* [EXERCISE INSTRUCTIONS] Look through the records below for the line holding "[576,101,781,113] [460,122,787,138] [460,146,538,155]". Write it out exactly, with each following line through the line holding "[581,229,607,238] have ->".

Version difference data:
-=-=-
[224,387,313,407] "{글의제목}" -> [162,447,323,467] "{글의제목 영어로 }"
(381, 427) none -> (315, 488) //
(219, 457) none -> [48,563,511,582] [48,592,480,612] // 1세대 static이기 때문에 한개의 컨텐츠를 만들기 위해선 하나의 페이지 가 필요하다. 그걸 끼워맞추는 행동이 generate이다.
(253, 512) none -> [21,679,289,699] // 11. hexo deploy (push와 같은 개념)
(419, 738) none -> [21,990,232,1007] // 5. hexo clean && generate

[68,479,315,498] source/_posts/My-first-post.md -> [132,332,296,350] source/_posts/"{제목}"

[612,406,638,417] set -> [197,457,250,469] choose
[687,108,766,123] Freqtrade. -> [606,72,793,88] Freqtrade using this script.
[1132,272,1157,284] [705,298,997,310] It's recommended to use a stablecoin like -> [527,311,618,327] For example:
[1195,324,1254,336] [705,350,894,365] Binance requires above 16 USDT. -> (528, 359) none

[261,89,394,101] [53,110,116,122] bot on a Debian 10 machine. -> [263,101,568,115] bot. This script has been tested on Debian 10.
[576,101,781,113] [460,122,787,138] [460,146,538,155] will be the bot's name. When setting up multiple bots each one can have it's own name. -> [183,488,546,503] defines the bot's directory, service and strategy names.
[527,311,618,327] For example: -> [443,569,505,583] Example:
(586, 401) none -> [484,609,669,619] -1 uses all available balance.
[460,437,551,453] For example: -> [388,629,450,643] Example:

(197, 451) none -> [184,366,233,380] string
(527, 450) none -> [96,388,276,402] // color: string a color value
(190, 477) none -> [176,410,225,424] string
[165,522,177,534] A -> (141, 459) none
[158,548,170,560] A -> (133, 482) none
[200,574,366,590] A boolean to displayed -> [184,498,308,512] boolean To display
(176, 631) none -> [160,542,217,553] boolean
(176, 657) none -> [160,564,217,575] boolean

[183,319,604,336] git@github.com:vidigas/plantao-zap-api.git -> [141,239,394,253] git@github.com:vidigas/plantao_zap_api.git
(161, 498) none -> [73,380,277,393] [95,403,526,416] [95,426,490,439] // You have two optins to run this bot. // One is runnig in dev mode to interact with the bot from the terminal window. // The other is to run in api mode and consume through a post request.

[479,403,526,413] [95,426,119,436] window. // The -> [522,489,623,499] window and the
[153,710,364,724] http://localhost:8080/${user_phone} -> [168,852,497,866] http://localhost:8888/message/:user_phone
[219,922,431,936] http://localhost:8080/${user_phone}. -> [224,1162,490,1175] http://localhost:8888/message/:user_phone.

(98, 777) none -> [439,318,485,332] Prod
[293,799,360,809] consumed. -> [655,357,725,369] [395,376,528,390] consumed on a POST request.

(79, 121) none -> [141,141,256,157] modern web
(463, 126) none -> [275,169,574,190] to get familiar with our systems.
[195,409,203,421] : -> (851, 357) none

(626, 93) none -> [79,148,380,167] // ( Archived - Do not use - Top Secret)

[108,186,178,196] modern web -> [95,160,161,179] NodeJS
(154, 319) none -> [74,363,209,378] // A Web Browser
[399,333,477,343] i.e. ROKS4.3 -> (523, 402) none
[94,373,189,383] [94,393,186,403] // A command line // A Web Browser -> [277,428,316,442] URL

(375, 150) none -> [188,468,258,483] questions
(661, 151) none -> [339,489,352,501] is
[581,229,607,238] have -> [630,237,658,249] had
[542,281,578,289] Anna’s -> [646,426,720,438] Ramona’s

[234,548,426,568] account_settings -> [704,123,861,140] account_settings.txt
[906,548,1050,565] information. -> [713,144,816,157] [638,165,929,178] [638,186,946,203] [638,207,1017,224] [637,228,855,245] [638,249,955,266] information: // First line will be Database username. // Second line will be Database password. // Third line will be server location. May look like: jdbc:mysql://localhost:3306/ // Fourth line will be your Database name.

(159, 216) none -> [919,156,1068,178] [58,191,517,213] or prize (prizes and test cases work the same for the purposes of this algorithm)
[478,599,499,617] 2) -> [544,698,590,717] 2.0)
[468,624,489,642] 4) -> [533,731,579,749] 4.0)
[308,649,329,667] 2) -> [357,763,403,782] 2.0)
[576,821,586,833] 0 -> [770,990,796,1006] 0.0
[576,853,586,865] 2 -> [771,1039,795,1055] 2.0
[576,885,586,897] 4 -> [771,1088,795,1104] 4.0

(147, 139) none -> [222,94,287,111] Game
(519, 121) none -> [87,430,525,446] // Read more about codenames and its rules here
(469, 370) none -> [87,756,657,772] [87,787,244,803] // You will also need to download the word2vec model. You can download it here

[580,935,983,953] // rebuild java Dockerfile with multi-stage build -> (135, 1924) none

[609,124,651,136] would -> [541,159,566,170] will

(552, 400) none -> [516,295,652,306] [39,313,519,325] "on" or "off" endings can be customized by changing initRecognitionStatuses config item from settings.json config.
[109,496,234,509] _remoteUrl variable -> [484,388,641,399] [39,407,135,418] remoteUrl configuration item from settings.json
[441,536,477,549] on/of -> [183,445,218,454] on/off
-=-=-
* [RESPONSE TO THIS TASK]
[576,101,781,113] [460,122,787,138] [460,146,538,155] will be the bot's name. When setting up multiple bots each one can have it's own name. -> [183,488,546,503] defines the bot's directory, service and strategy names.
[527,311,618,327] For example: -> [443,569,505,583] Example:
(586, 401) none -> [484,609,669,619] -1 uses all available balance.
[460,437,551,453] For example: -> [388,629,450,643] Example:

(197, 451) none -> [184,366,233,380] string
(527, 450) none -> [96,388,276,402] // color: string a color value
(190, 477) none -> [176,410,225,424] string
[165,522,177,534] A -> (141, 459) none
[158,548,170,560] A -> (133, 482) none
[200,574,366,590] A boolean to displayed -> [184,498,308,512] boolean To display
(176, 631) none -> [160,542,217,553] boolean
(176, 657) none -> [160,564,217,575] boolean

[183,319,604,336] git@github.com:vidigas/plantao-zap-api.git -> [141,239,394,253] git@github.com:vidigas/plantao_zap_api.git
(161, 498) none -> [73,380,277,393] [95,403,526,416] [95,426,490,439] // You have two optins to run this bot. // One is runnig in dev mode to interact with the bot from the terminal window. // The other is to run in api mode and consume through a post request.

[479,403,526,413] [95,426,119,436] window. // The -> [522,489,623,499] window and the
[153,710,364,724] http://localhost:8080/${user_phone} -> [168,852,497,866] http://localhost:8888/message/:user_phone
[219,922,431,936] http://localhost:8080/${user_phone}. -> [224,1162,490,1175] http://localhost:8888/message/:user_phone.

(98, 777) none -> [439,318,485,332] Prod
[293,799,360,809] consumed. -> [655,357,725,369] [395,376,528,390] consumed on a POST request.

(79, 121) none -> [141,141,256,157] modern web
(463, 126) none -> [275,169,574,190] to get familiar with our systems.
[195,409,203,421] : -> (851, 357) none

(626, 93) none -> [79,148,380,167] // ( Archived - Do not use - Top Secret)

[108,186,178,196] modern web -> [95,160,161,179] NodeJS
(154, 319) none -> [74,363,209,378] // A Web Browser
[399,333,477,343] i.e. ROKS4.3 -> (523, 402) none
[94,373,189,383] [94,393,186,403] // A command line // A Web Browser -> [277,428,316,442] URL

(375, 150) none -> [188,468,258,483] questions
(661, 151) none -> [339,489,352,501] is
[581,229,607,238] have -> [630,237,658,249] had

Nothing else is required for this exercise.